== Source data
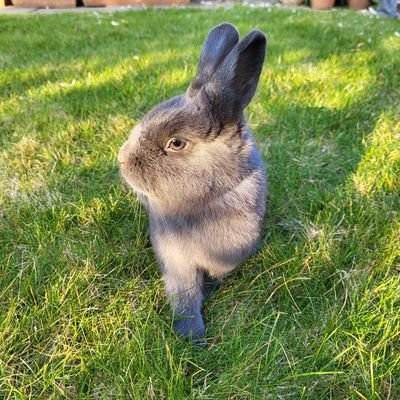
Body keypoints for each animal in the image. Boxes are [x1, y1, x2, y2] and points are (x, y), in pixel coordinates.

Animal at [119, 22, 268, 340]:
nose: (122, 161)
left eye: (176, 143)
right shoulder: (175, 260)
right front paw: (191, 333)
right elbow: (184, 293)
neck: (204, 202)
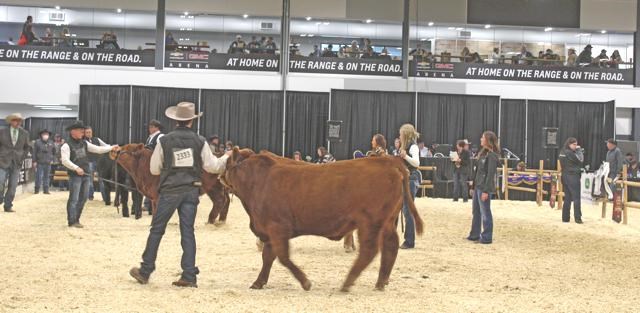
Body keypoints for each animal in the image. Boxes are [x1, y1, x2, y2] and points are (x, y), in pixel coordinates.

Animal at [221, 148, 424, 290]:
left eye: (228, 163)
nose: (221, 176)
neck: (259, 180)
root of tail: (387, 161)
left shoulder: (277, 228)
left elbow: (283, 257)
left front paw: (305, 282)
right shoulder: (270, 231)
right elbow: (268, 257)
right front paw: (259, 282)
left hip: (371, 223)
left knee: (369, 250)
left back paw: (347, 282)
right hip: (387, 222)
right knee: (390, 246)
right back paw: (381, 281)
====
Write the listing out exactly, word for word, but omit the pictures.

→ **Exercise solution**
Body keypoints for each animal in the image. Boxes are [x1, y1, x2, y2] and points are (x, y), in pixel coordinates.

Animal at [119, 22, 268, 340]:
nose: (122, 161)
left eye: (176, 143)
right shoulder: (175, 260)
right front paw: (191, 333)
right elbow: (184, 293)
neck: (204, 202)
Body keypoints for each animal in the image. Boxes are [x1, y1, x2, y2] and points are (x, y), in pixel coordinates.

Animal at [221, 148, 424, 290]:
left eye: (228, 163)
nose: (221, 176)
neck: (259, 180)
root of tail: (387, 161)
left shoulder: (277, 228)
left elbow: (283, 257)
left front paw: (305, 282)
right shoulder: (270, 231)
right elbow: (268, 257)
right front paw: (259, 282)
left hip: (371, 223)
left knee: (369, 250)
left back paw: (347, 282)
right hip: (387, 222)
right knee: (390, 246)
right back paw: (381, 281)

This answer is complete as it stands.